I swear I can't tell from his expression what he thinks, he just chews the cigar. Maybe he's thinking of pocketing some of the cash and turning the rest over to some other lawyer to handle me. What he does is buzz his secretary.
"Get Mr. Cunham for me," he says.
We wait. I start to say something but Brady holds a finger in front of his lips. His brain is on that phone call.
The intercom buzzes. Brady listens, looks mad, says, "Try Lefkowitz."
We wait again. Is he trying to pass me off?
The intercom buzzes again. This time Brady smiles. "Lefkowitz," he says, "good day to you, too. Question. How come the boss decided to put an alleged snatch invasion to the Grand Jury? Doesn't sound like him. That's right, Koslak. He's with me now. Who? Well, thank you very much."
That black line across Brady's forehead, it lifts up in two places, over each eye. He seems happy. He buzzes his secretary again, and says, "Get me George Thomassy."
To me he says, "Just have to confirm something. Take a minute."
I watch him. He watches out the window. The phone buzzes. He picks up, smiles, pushes one of the buttons, says, "Hello, George. How you doing?"
I can't hear what Thomassy is saying, but then Brady says, "You representing a woman named, let's see here," he looks at the yellow pad he's been scribbling on, "Francine Widmer?" Brady listens, says "That's all I want to know," hangs up, stands up, pumps my hand, and says "You're on. Bring the money tomorrow." He seemed so happy about his call you'd think Thomassy was a broad he wanted to fuck instead of another lawyer!
Brady buzzed for the associate. The kid comes in. "Find out who Francine Widmer sees outside her office. Boy friends. Doctors. Everybody."
Brady winks at me, tells me I can go.
When I leave I tell Brady's secretary I was sorry about what I said on the phone and she says she accepts my apology so that's okay.

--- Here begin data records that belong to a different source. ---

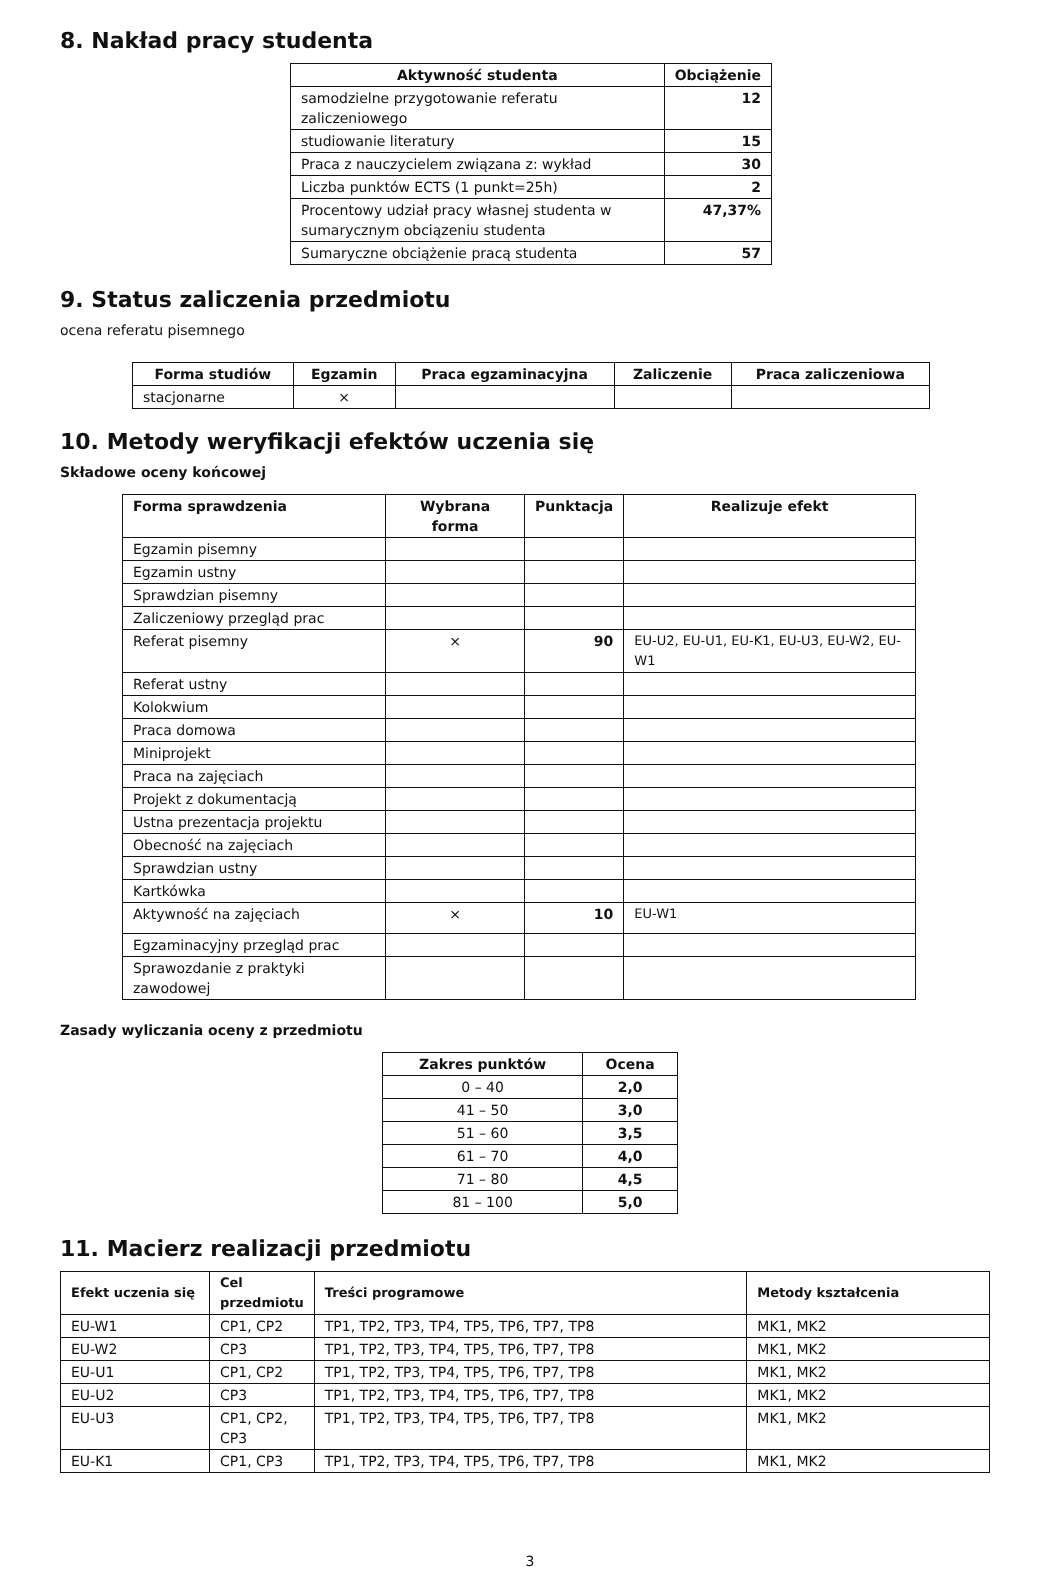8. Nakład pracy studenta
| Aktywność studenta | Obciążenie |
| --- | --- |
| samodzielne przygotowanie referatu zaliczeniowego | 12 |
| studiowanie literatury | 15 |
| Praca z nauczycielem związana z: wykład | 30 |
| Liczba punktów ECTS (1 punkt=25h) | 2 |
| Procentowy udział pracy własnej studenta w sumarycznym obciązeniu studenta | 47,37% |
| Sumaryczne obciążenie pracą studenta | 57 |
9. Status zaliczenia przedmiotu
ocena referatu pisemnego
| Forma studiów | Egzamin | Praca egzaminacyjna | Zaliczenie | Praca zaliczeniowa |
| --- | --- | --- | --- | --- |
| stacjonarne | × | | | |
10. Metody weryfikacji efektów uczenia się
Składowe oceny końcowej
| Forma sprawdzenia | Wybrana forma | Punktacja | Realizuje efekt |
| --- | --- | --- | --- |
| Egzamin pisemny | | | |
| Egzamin ustny | | | |
| Sprawdzian pisemny | | | |
| Zaliczeniowy przegląd prac | | | |
| Referat pisemny | × | 90 | EU-U2, EU-U1, EU-K1, EU-U3, EU-W2, EU-W1 |
| Referat ustny | | | |
| Kolokwium | | | |
| Praca domowa | | | |
| Miniprojekt | | | |
| Praca na zajęciach | | | |
| Projekt z dokumentacją | | | |
| Ustna prezentacja projektu | | | |
| Obecność na zajęciach | | | |
| Sprawdzian ustny | | | |
| Kartkówka | | | |
| Aktywność na zajęciach | × | 10 | EU-W1 |
| Egzaminacyjny przegląd prac | | | |
| Sprawozdanie z praktyki zawodowej | | | |
Zasady wyliczania oceny z przedmiotu
| Zakres punktów | Ocena |
| --- | --- |
| 0 – 40 | 2,0 |
| 41 – 50 | 3,0 |
| 51 – 60 | 3,5 |
| 61 – 70 | 4,0 |
| 71 – 80 | 4,5 |
| 81 – 100 | 5,0 |
11. Macierz realizacji przedmiotu
| Efekt uczenia się | Cel przedmiotu | Treści programowe | Metody kształcenia |
| --- | --- | --- | --- |
| EU-W1 | CP1, CP2 | TP1, TP2, TP3, TP4, TP5, TP6, TP7, TP8 | MK1, MK2 |
| EU-W2 | CP3 | TP1, TP2, TP3, TP4, TP5, TP6, TP7, TP8 | MK1, MK2 |
| EU-U1 | CP1, CP2 | TP1, TP2, TP3, TP4, TP5, TP6, TP7, TP8 | MK1, MK2 |
| EU-U2 | CP3 | TP1, TP2, TP3, TP4, TP5, TP6, TP7, TP8 | MK1, MK2 |
| EU-U3 | CP1, CP2, CP3 | TP1, TP2, TP3, TP4, TP5, TP6, TP7, TP8 | MK1, MK2 |
| EU-K1 | CP1, CP3 | TP1, TP2, TP3, TP4, TP5, TP6, TP7, TP8 | MK1, MK2 |
3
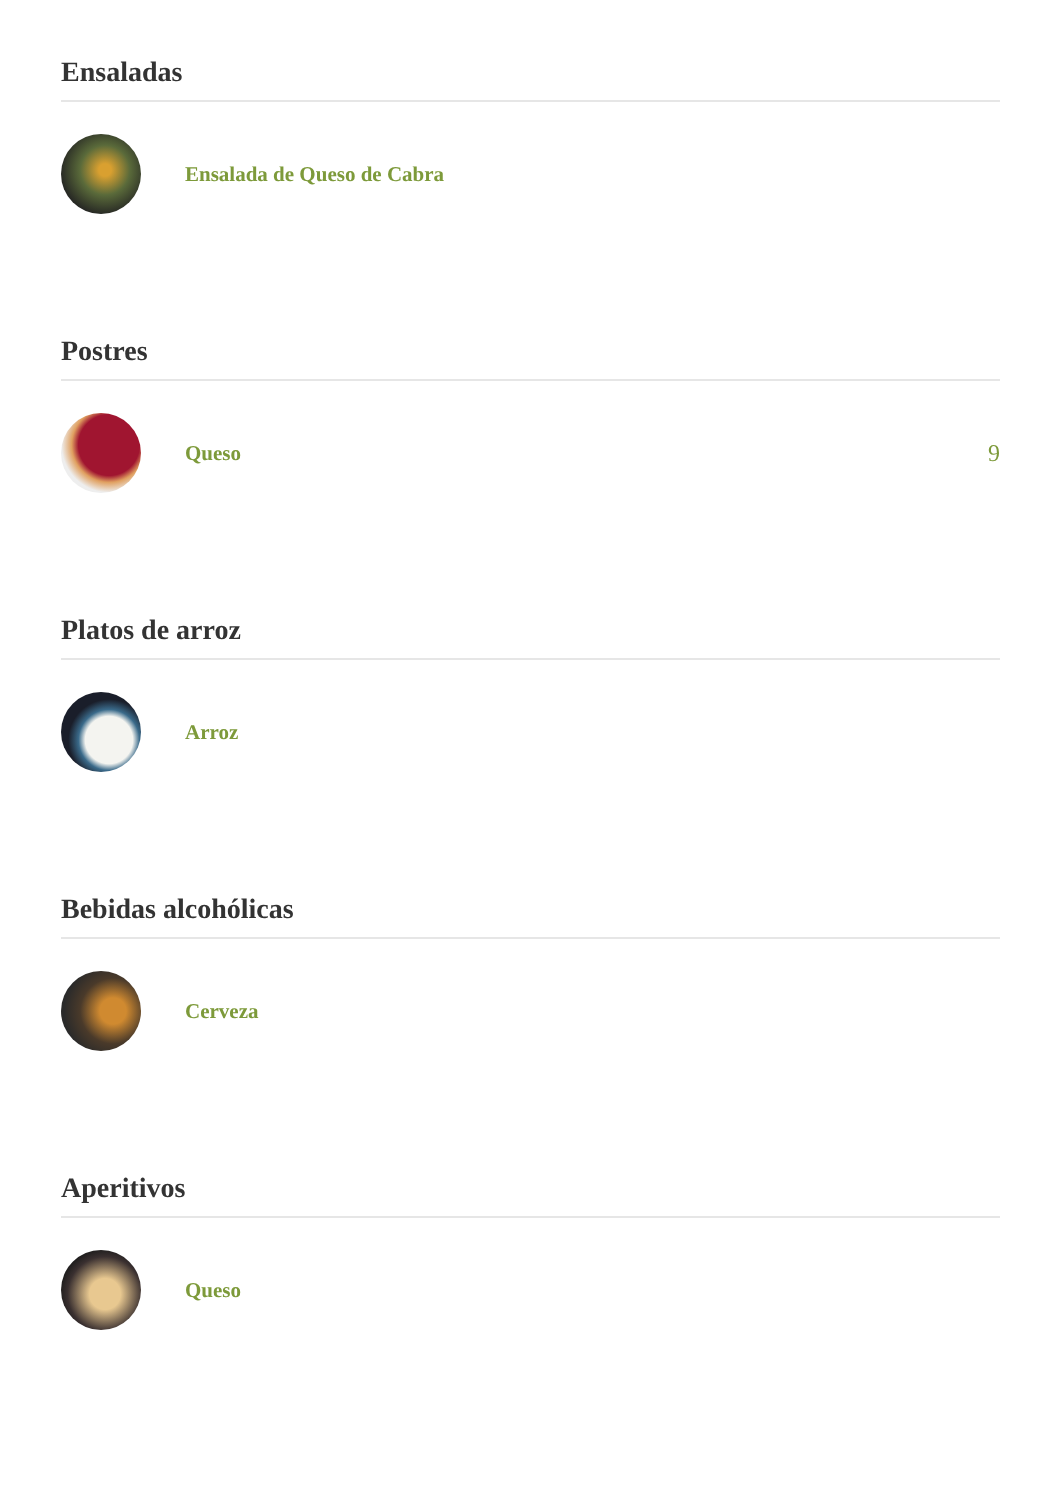Ensaladas
Ensalada de Queso de Cabra
Postres
Queso 9
Platos de arroz
Arroz
Bebidas alcohólicas
Cerveza
Aperitivos
Queso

I'm so high that Brady's taking the case I could go right into that Widmer broad's apartment with a cup of sugar in my hand all over again. I know she's not there, and besides, I'm not stupid. I go home and I grab Mary by the right ass and shove her into the bedroom and without taking any of her or my clothes off, just ripping down her pants and opening my zipper, fuck her fast just for old times' sake! Whee!
Twenty-nine
Koch
Dr. Allanberg and his wife, bless them both, took me to Lincoln Center to hear Moussorgsky, and I come home in a cab, euphoric, a bit tired, happy, the music still in my ears. The doorman tells me a patient is waiting for me in the lobby. Who? I have no appointments this late at night, no new patients to see, and the doorman brings me over to a very short man sitting in a lobby chair and he shakes my hand and says, "My name is Brady, Dr. Koch."
This man, whose eyebrows go straight across his forehead in a most unusual way, glances at the doorman who has retreated out of earshot out of politeness, then says, "I must talk to you."